In response to the attached cartoon, I responded to a site that displayed it and wanted to share my thoughts:
Many if not most of the founders were Deists (those who believe in an organizational principle and/or a deity that created but does not interfere in any way with the acts of mankind) or Congregationalists (a “liberal” anti-Calvinist sect of protestantism with diversity of beliefs); and many had freethinking, agnostic, or outright atheist sentiments, including Washington, John Adams, and that great father of American Freedom to Believe (Or Not), Thomas Jefferson. It can hardly be said (unless you say it often enough people start to believe it true) that the United States was founded as a Christian country. Bunk! Not proven.

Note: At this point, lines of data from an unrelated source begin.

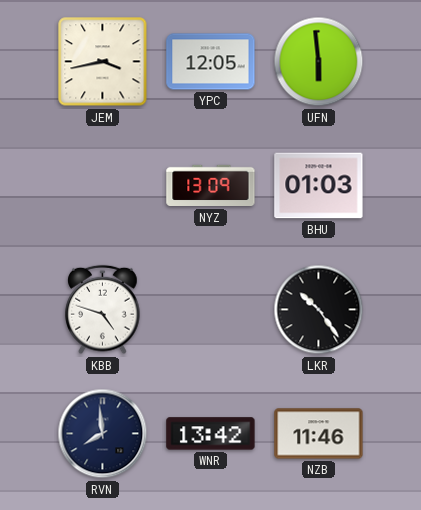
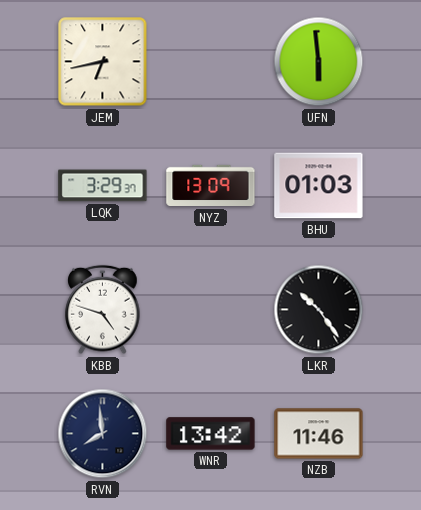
JEM: 3:43 -> 6:43
YPC: 12:05 -> none
LQK: none -> 3:29
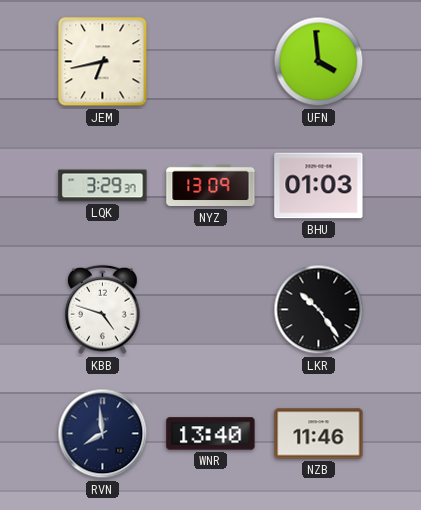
UFN: 5:59 -> 3:59
WNR: 13:42 -> 13:40
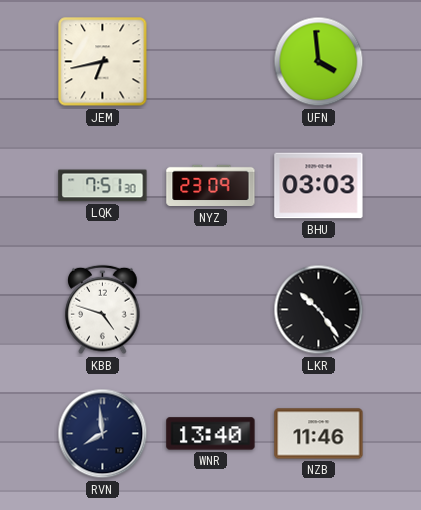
LQK: 3:29 -> 7:51
NYZ: 13:09 -> 23:09
BHU: 01:03 -> 03:03
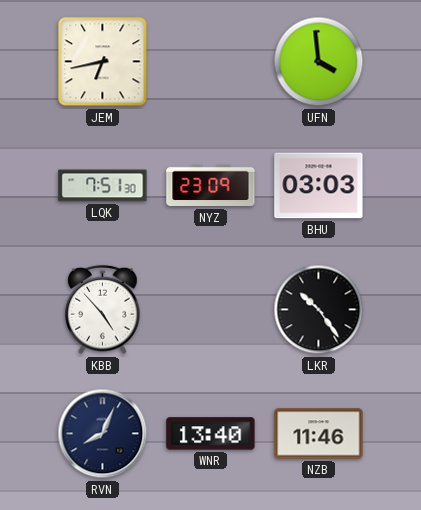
KBB: 4:48 -> 4:53
RVN: 7:59 -> 8:04
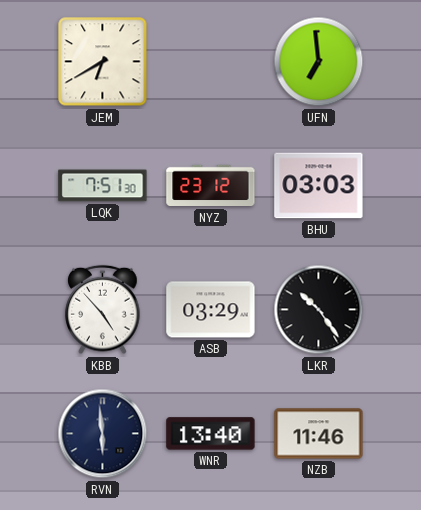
JEM: 6:43 -> 6:40
UFN: 3:59 -> 6:59
NYZ: 23:09 -> 23:12
ASB: none -> 03:29
RVN: 8:04 -> 5:59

The Ten Commandments are so obviously time-worn (experts believe the oldest books of the O.T. are no more than 6,000 years old), only those nostalgic for the laws of the desert warlord tribes (think backwoods Afghanis, for example) could possibly think that they apply to modern man. The Judeo-Christian take on the Decalogue is hardly harmonious (read the great writing on the Commandments by Christipher Hitchens). They cannot even agree if “Thou shalt not kill” means just that, or just “thou shalt not [murder].” Again, as with Levitican prohibitions, these laws cannot escape the fate known as situational ethics. As with the Commandments, those who condemn, say, homosexuality, as verboten in Leviticus, betray nothing so much as cafeteria theology: why don’t we stone to death Jews and Christians who shave?
The theocratic movement in this nation will do anything to take us back to, roughly, medieval Europe, with its witch burnings and wholesale pogroms against everyone from Cathars to Freemasons. Is this what we want? The point of your cartoon is that theocratic true believers are anti-American, and as I agree completely with that sentiment, I applaud your dissemination of it.